Dedicarsi allo studio del Bharatanatyam richiede tempo, grande disciplina e dedizione. Come nello Yoga – del quale condivide molte basi filosofiche tanto da essersi guadagnato l’appellativo di Natya Yoga, lo Yoga della Danza – nella pratica sono coinvolti in egual misura corpo, mente e spirito. 

Attraverso l’esercizio ripetuto di sequenze via via più complesse di movimenti detti adavu – basati su una simmetria cinetica in cui i gesti si espandono verso l’esterno per ritornare a convergere al centro del corpo – si esercitano senso ritmico, equilibrio, memoria, coordinazione, concentrazione e fiducia. Si rafforza la struttura ossea e muscolare, si esplorano le sue linee, segmentazioni e possibilità di movimento. 

Il peso è sempre ben radicato e centrato, è di grande importanza il contatto con la terra e la relazione fra terra e cielo. Si danza a piedi nudi e la postura di base è detta aramandi, o più correttamente ardha-mandali, e corrisponde al demi-plié del balletto occidentale. 

Mediante il respiro e il suono si attivano processi immaginativi che liberano l’accesso al proprio mondo interiore, dove gli archetipi della mitologia induista possono trovare cassa di risonanza emotiva ed espressiva. Approfondendo il linguaggio simbolico delle mani, hasta-mudra, del viso, mukha-abhinaya, delle diverse posture, mandala, e di tutto il corpo in movimento, si esplora una poetica del gesto intrisa di infinite sfumature.
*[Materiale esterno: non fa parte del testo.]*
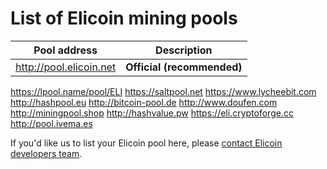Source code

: # List of Elicoin mining pools

Pool address | Description
------------ | -----------
http://pool.elicoin.net | **Official (recommended)**
https://lpool.name/pool/ELI
https://saltpool.net
https://www.lycheebit.com
http://hashpool.eu 
http://bitcoin-pool.de
http://www.doufen.com
http://miningpool.shop
http://hashvalue.pw
https://eli.cryptoforge.cc
http://pool.ivema.es

If you'd like us to list your Elicoin pool here, please [contact Elicoin developers team](./README.md#contact-info-and-links).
Dall’unione di tutti questi elementi scaturisce un linguaggio simbolico di forte impatto capace di condurre il danzatore e lo spettatore all’estasi conosciuta in India come rasa, stato mentale in cui il valore estetico diventa veicolo di crescita spirituale.

Nato come danza rituale, preghiera e meditazione in movimento, oggi il Bharatanatyam è un’arte scenica rappresentata nei teatri di tutto il mondo e annoverata fra le più antiche, profonde e raffinate discipline psico-corporee, capace di purificare e (ri)educare profondamente l’organismo.

Daria Mascotto in una invocazione danzata a Ganesh.